Source passage:
━━━━━━━━━━
  9. by   elizabells
    It's interesting... one of our NNPs told me the other night that as long as a central line is running above a KVO rate with heparinized fluids, flushes don't actually NEED to be heparinized. We use straight saline for our PIVs, but gosh, can it be a bear trying to get heparinized fluid to flush a central/arterial line. Pharmacy is supposed to send us a bag each day for art lines, but after the intital placement, they don't send anything for PICCs. For a while people were just drawing off whatever art flush bag they could find, even for another patient, until someone helpfully pointed out what a massive infection control problem that was. Unfortunately, our pharmacy doesn't consider heparinized fluids a priority, so they can be really hard to get when you need them to flush a cranky PICC line.
  10. by   kitty29
    Quote from elizabells
    It's interesting... one of our NNPs told me the other night that as long as a central line is running above a KVO rate with heparinized fluids, flushes don't actually NEED to be heparinized. We use straight saline for our PIVs, but gosh, can it be a bear trying to get heparinized fluid to flush a central/arterial line. Pharmacy is supposed to send us a bag each day for art lines, but after the intital placement, they don't send anything for PICCs. For a while people were just drawing off whatever art flush bag they could find, even for another patient, until someone helpfully pointed out what a massive infection control problem that was. Unfortunately, our pharmacy doesn't consider heparinized fluids a priority, so they can be really hard to get when you need them to flush a cranky PICC line.
    Depends on the baby, if fluids are restricted you have to use hep. to keep a line open some of our line we run at .2 cc/hr. Without hep a line ussually needs to run about 3ccc/hr huge difference. . And I have seen bigger babys back-up the IV at slower rates (PIV's).
  11. by   elizabells
    Wow, we never run a central or an arterial line at anything lower than 1.2cc/hr. We'll restrict absolutely everything else first. Even PIVs are usually run over that, unless it's only for intralipids or something. If it's a drip it's piggybacked with NS or D5 to make 1.2cc/hr. I see your point, that's just not our policy.
  12. by   Liddle Noodnik
    Forgive me - I know this is an old issue - but it just appeared in my local paper and I searched for it here.

    Seems to me the problem with similar labeling of heparin is as old as time - or at least has been a problem since I graduated nursing school. Why haven't the drug companies changed their labeling practices??

    **Also, and I know it was said already, but when I was trained we had the 3 R-s of patient medication administration. Now I understand it is 5 R-s. I am so sad that this happened, especially since the person administering the drug is the one who is ultimately at fault. Thank God the babies are ok, this could have been disasterous.

    I really think this has as much to do with nursing staffing/shortages as it does education and drug labeling.

    Anyone heard anything further on this issue?

    ** I meant to add - in nursing school, and in every facility orientation I have ever attended, this potential packaging problem with heparin has been brought to attendees' attention. We were told, "the packaging on different doses of this medication is very similar and mistakes have been made. Use the utmost caution when administering!"
    Last edit by Liddle Noodnik on Jan 23, '08 : Reason: Another thought
  13. by   NRSKarenRN
    dennis quaid speaks to `60 minutes' about the ordeal that nearly killed his twins (people-dennis-quaid)

    they recall dog food that came from china last year,'' quaid says. ``but they don't recall medicine that kills people if you give it in the wrong dosage. ... we think it's wrong.'

    report airs sunday, march 16, at 7 p.m. et/pt.
    http://www.cbsnews.com/stories/2008/...n3936412.shtml
    debra bello, a senior director at baxter, explains why the company didn’t recall the old vials still in hospital storage rooms, from which the quaid twins received their overdoses. "because the product was safe and effective, and the errors, as the hospital has acknowledged, were preventable and due to failures in their system," says bello, pointing out that ultimately, the person administering the drug should have read its label.
━━━━━━━━━━
Dataset:

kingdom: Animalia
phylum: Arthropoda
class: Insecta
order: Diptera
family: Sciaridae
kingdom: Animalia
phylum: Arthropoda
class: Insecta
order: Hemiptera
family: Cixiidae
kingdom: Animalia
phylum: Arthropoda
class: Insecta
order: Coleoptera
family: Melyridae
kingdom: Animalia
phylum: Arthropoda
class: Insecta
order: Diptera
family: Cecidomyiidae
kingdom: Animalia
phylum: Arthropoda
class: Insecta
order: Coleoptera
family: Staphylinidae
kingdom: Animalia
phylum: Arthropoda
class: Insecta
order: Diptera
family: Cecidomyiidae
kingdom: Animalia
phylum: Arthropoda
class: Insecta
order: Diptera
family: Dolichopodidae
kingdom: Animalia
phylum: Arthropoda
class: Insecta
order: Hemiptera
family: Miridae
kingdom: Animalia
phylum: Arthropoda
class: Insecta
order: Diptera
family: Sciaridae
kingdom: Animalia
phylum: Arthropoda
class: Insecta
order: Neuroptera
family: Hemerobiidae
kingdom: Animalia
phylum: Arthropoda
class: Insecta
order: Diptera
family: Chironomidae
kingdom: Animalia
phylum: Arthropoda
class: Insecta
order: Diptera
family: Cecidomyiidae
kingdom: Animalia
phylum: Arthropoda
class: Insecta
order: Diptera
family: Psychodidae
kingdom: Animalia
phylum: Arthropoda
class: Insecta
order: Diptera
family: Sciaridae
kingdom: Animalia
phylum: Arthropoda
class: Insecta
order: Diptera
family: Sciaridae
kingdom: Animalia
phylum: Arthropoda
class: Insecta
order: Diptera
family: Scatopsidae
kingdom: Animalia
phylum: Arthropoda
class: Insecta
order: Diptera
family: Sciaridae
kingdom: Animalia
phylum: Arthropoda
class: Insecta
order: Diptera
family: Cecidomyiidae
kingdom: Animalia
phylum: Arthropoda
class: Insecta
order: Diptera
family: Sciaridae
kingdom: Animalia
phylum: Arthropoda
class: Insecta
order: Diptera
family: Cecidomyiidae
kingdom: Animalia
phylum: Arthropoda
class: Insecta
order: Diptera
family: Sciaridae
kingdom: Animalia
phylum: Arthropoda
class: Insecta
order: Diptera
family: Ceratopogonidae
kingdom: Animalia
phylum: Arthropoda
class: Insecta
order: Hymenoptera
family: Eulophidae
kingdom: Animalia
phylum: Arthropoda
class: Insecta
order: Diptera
━━━━━━━━━━
Exercise set:
• a. Answer these from the heparin forum thread:
(i) What rate does elizabells say her unit never goes below when running a central or arterial line?
(ii) How many R-s of medication administration did Liddle Noodnik learn in training?
(iii) When does the 60 Minutes report air?
• b. List each distinct username that appears as the author of a post in the heparin forum thread.

Task solutions:
• a.
(i) 1.2cc/hr
(ii) 3
(iii) Sunday, March 16, at 7 p.m. ET/PT

• b. elizabells, kitty29, Liddle Noodnik, NRSKarenRN